It is a commonly held belief in the

Information Security community that an attacker, performing

reconnaissance against a set of computers, will hide their own

identity and location by including a

large number of

forged source packets. Most Information Security professionals don't have a strong enough math background to realize that this technique, used simply, is flawed, and thus,

defeatable.

Posit an attacker that generates a stream of traffic, with their own source IP. To cover their tracks, for each packet in this stream, they generate a large number of similar or identical packets, with a randomly chosen IP address.

Here's where the math comes in. Using the linearity of expectations, we can calculate how many unique source IPs we expect to see from a given amount of traffic.

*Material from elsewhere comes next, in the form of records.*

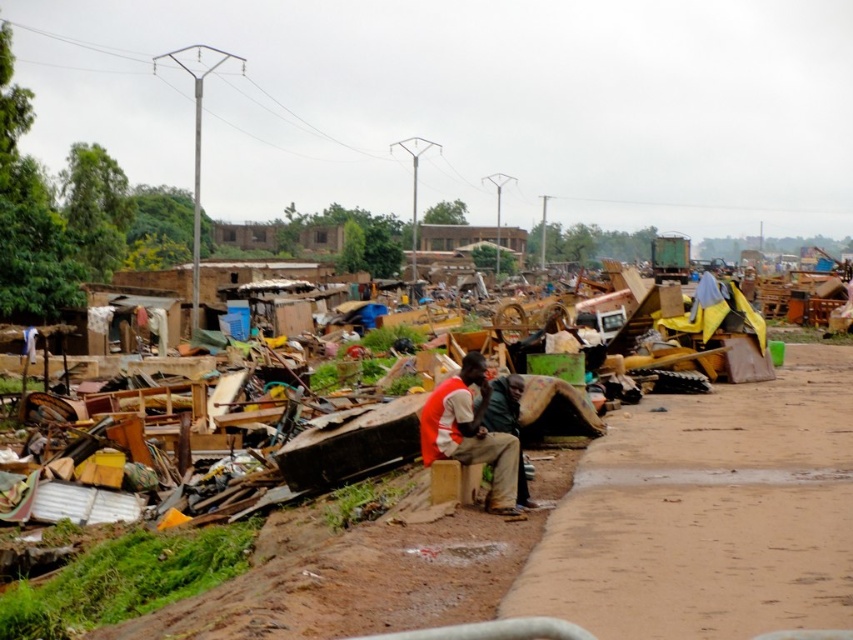
Question: Among these points, which one is nearest to the camera?

Choices:
 (A) click(x=485, y=378)
 (B) click(x=524, y=474)

Answer: (A)

Question: Is orange fabric shirt at center to the left of green fabric jacket at center from the viewer's perspective?

Choices:
 (A) yes
 (B) no

Answer: (A)

Question: Observing the image, what is the correct spatial positioning of brown dirt pavement at lower right in reference to green fabric jacket at center?

Choices:
 (A) right
 (B) left

Answer: (A)

Question: Based on their relative distances, which object is nearer to the green fabric jacket at center?

Choices:
 (A) brown dirt pavement at lower right
 (B) orange fabric shirt at center

Answer: (B)

Question: Can you confirm if brown dirt pavement at lower right is wider than green fabric jacket at center?

Choices:
 (A) yes
 (B) no

Answer: (A)

Question: Which of these objects is positioned farthest from the orange fabric shirt at center?

Choices:
 (A) brown dirt pavement at lower right
 (B) green fabric jacket at center

Answer: (A)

Assume the attacker sends 10,000 random packets per second, and 1 true packet. Sampling across 30 seconds, we see 300,030 different packets. The expectation of seeing any given IP address (assuming no pruning has occurred) is:

*1-(1-2*^{-32})^{300,030}=6.985x10^{-5}

(That is, one minus the probability that no balls will land in that box - which is the probability that a ball lands in another box, raised to number of balls)

The linearity of expectations simply states that the expectation of the sum of events is computable by the sum of the expectations; in this case, the expected number of IPs can be computed by summing the expectation of each IP address.

*Expected IP space = 2*^{32}*6.985x10^{-5}=300019.52

You can see already that we'd expect to see more unique IP addresses than we will, given that 30 of our packets originate from one IP address.

In fact, what we are likely to observe is:
299,990.5 (299,989.5 unique randomly selected IPs, plus our one attacker).

Now that the attacked party knows that there is useful, non-random data in the stream of packets, hunting and finding it is much easier.